↓↓↓

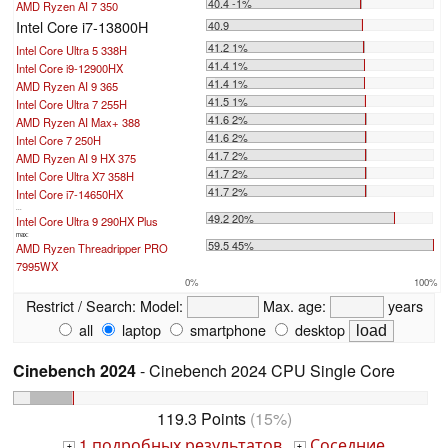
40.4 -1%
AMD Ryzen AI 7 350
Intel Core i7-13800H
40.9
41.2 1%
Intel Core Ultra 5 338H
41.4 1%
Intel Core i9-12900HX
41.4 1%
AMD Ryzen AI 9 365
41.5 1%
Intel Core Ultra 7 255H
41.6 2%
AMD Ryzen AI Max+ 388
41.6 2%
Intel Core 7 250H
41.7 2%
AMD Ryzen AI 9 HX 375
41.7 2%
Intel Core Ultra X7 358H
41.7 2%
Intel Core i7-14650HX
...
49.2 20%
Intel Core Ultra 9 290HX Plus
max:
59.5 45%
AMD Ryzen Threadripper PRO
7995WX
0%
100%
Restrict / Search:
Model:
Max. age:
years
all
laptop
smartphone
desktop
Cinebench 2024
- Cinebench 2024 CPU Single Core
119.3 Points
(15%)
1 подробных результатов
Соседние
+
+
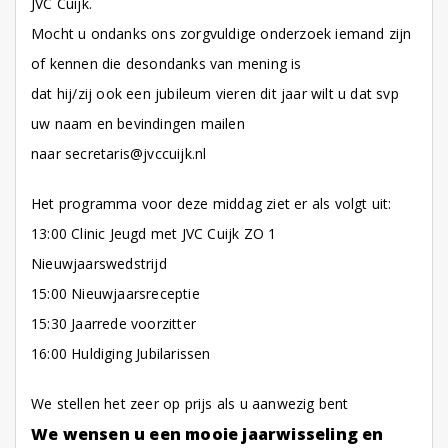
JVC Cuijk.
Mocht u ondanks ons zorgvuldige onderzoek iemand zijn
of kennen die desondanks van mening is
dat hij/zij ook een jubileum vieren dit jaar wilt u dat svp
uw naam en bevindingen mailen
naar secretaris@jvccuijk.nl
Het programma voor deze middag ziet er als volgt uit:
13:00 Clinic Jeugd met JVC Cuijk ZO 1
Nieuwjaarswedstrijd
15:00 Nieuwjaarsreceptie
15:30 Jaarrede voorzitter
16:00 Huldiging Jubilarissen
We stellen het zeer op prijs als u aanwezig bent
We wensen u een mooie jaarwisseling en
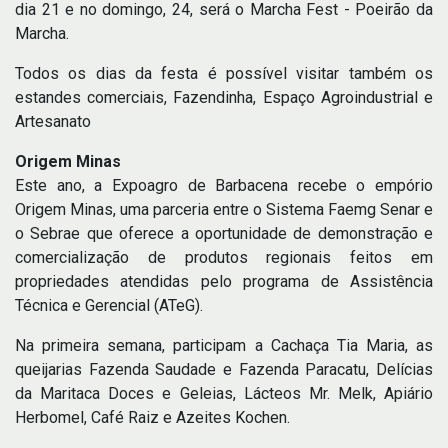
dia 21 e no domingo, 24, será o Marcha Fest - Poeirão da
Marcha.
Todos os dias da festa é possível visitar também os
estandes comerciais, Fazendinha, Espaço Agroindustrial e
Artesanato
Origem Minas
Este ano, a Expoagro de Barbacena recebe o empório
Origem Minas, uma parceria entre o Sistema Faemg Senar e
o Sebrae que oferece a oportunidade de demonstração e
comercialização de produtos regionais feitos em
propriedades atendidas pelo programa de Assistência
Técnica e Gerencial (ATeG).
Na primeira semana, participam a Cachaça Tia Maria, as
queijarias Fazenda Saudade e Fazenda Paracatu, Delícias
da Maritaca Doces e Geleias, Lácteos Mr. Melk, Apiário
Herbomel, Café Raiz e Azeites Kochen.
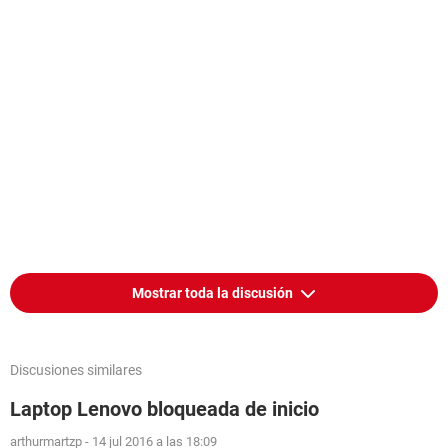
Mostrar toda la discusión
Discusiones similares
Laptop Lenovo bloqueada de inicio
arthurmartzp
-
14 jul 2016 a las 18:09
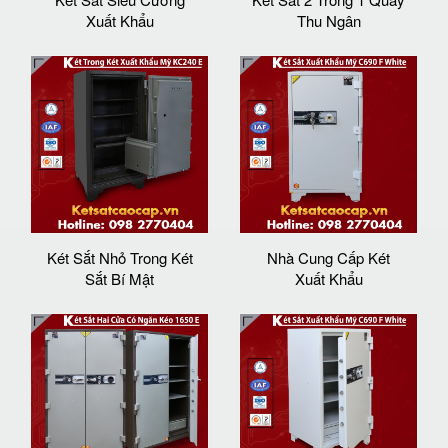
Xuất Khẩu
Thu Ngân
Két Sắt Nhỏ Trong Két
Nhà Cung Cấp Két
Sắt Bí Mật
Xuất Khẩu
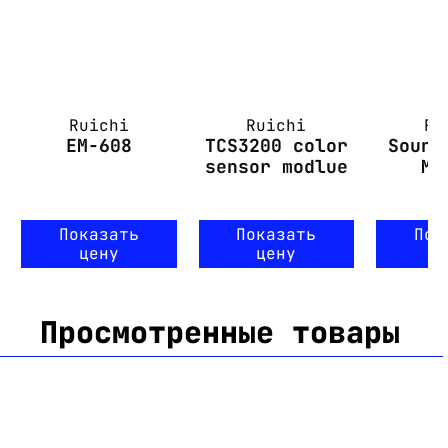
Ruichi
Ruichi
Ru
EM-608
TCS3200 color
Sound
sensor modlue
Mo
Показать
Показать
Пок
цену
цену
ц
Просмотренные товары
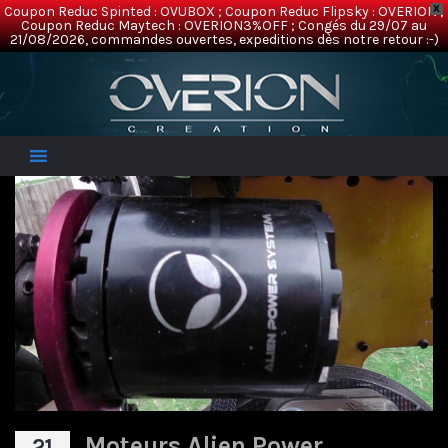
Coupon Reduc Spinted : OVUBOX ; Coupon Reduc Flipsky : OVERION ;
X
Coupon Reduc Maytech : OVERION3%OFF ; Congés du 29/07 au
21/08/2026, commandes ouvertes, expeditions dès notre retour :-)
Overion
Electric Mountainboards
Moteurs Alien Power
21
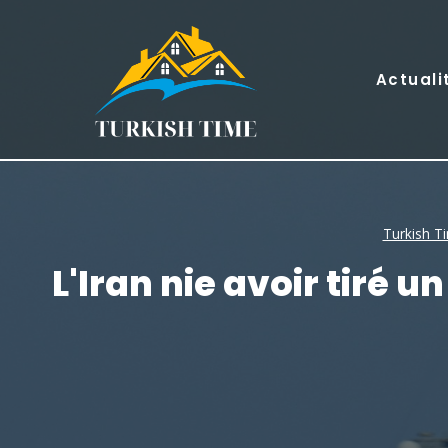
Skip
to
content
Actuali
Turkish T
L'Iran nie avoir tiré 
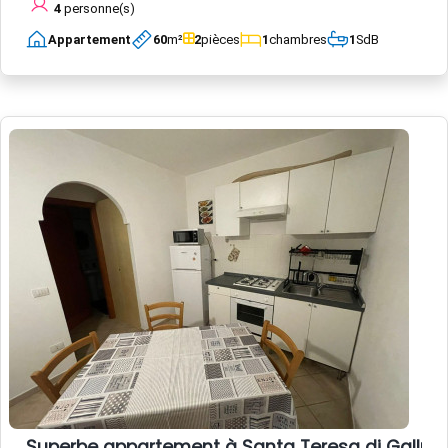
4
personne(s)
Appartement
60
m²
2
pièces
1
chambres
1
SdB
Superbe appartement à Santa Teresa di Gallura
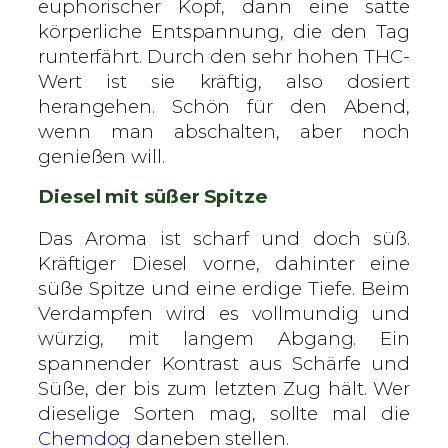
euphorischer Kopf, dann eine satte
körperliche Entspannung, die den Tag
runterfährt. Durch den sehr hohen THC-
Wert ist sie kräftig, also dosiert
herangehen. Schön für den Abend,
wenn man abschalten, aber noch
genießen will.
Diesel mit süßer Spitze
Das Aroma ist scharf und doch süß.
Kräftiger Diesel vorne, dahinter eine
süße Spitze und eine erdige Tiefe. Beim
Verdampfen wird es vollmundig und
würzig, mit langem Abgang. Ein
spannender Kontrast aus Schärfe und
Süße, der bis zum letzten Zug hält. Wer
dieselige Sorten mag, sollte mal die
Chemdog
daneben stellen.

↑↑↑

Work item> The listing above must be printed again exactly, minus its pictures.

Task response>
40.4 -1%
AMD Ryzen AI 7 350
Intel Core i7-13800H
40.9
41.2 1%
Intel Core Ultra 5 338H
41.4 1%
Intel Core i9-12900HX
41.4 1%
AMD Ryzen AI 9 365
41.5 1%
Intel Core Ultra 7 255H
41.6 2%
AMD Ryzen AI Max+ 388
41.6 2%
Intel Core 7 250H
41.7 2%
AMD Ryzen AI 9 HX 375
41.7 2%
Intel Core Ultra X7 358H
41.7 2%
Intel Core i7-14650HX
...
49.2 20%
Intel Core Ultra 9 290HX Plus
max:
59.5 45%
AMD Ryzen Threadripper PRO
7995WX
0%
100%
Restrict / Search:
Model:
Max. age:
years
all
laptop
smartphone
desktop
Cinebench 2024
- Cinebench 2024 CPU Single Core
119.3 Points
(15%)
1 подробных результатов
Соседние
+
+
JVC Cuijk.
Mocht u ondanks ons zorgvuldige onderzoek iemand zijn
of kennen die desondanks van mening is
dat hij/zij ook een jubileum vieren dit jaar wilt u dat svp
uw naam en bevindingen mailen
naar secretaris@jvccuijk.nl
Het programma voor deze middag ziet er als volgt uit:
13:00 Clinic Jeugd met JVC Cuijk ZO 1
Nieuwjaarswedstrijd
15:00 Nieuwjaarsreceptie
15:30 Jaarrede voorzitter
16:00 Huldiging Jubilarissen
We stellen het zeer op prijs als u aanwezig bent
We wensen u een mooie jaarwisseling en
dia 21 e no domingo, 24, será o Marcha Fest - Poeirão da
Marcha.
Todos os dias da festa é possível visitar também os
estandes comerciais, Fazendinha, Espaço Agroindustrial e
Artesanato
Origem Minas
Este ano, a Expoagro de Barbacena recebe o empório
Origem Minas, uma parceria entre o Sistema Faemg Senar e
o Sebrae que oferece a oportunidade de demonstração e
comercialização de produtos regionais feitos em
propriedades atendidas pelo programa de Assistência
Técnica e Gerencial (ATeG).
Na primeira semana, participam a Cachaça Tia Maria, as
queijarias Fazenda Saudade e Fazenda Paracatu, Delícias
da Maritaca Doces e Geleias, Lácteos Mr. Melk, Apiário
Herbomel, Café Raiz e Azeites Kochen.
Mostrar toda la discusión
Discusiones similares
Laptop Lenovo bloqueada de inicio
arthurmartzp
-
14 jul 2016 a las 18:09
Xuất Khẩu
Thu Ngân
Két Sắt Nhỏ Trong Két
Nhà Cung Cấp Két
Sắt Bí Mật
Xuất Khẩu
Ruichi
Ruichi
Ru
EM-608
TCS3200 color
Sound
sensor modlue
Mo
Показать
Показать
Пок
цену
цену
ц
Просмотренные товары
Coupon Reduc Spinted : OVUBOX ; Coupon Reduc Flipsky : OVERION ;
X
Coupon Reduc Maytech : OVERION3%OFF ; Congés du 29/07 au
21/08/2026, commandes ouvertes, expeditions dès notre retour :-)
Overion
Electric Mountainboards
Moteurs Alien Power
21
Skip
to
content
Actuali
Turkish T
L'Iran nie avoir tiré 
4
personne(s)
Appartement
60
m²
2
pièces
1
chambres
1
SdB
Superbe appartement à Santa Teresa di Gallura
euphorischer Kopf, dann eine satte
körperliche Entspannung, die den Tag
runterfährt. Durch den sehr hohen THC-
Wert ist sie kräftig, also dosiert
herangehen. Schön für den Abend,
wenn man abschalten, aber noch
genießen will.
Diesel mit süßer Spitze
Das Aroma ist scharf und doch süß.
Kräftiger Diesel vorne, dahinter eine
süße Spitze und eine erdige Tiefe. Beim
Verdampfen wird es vollmundig und
würzig, mit langem Abgang. Ein
spannender Kontrast aus Schärfe und
Süße, der bis zum letzten Zug hält. Wer
dieselige Sorten mag, sollte mal die
Chemdog
daneben stellen.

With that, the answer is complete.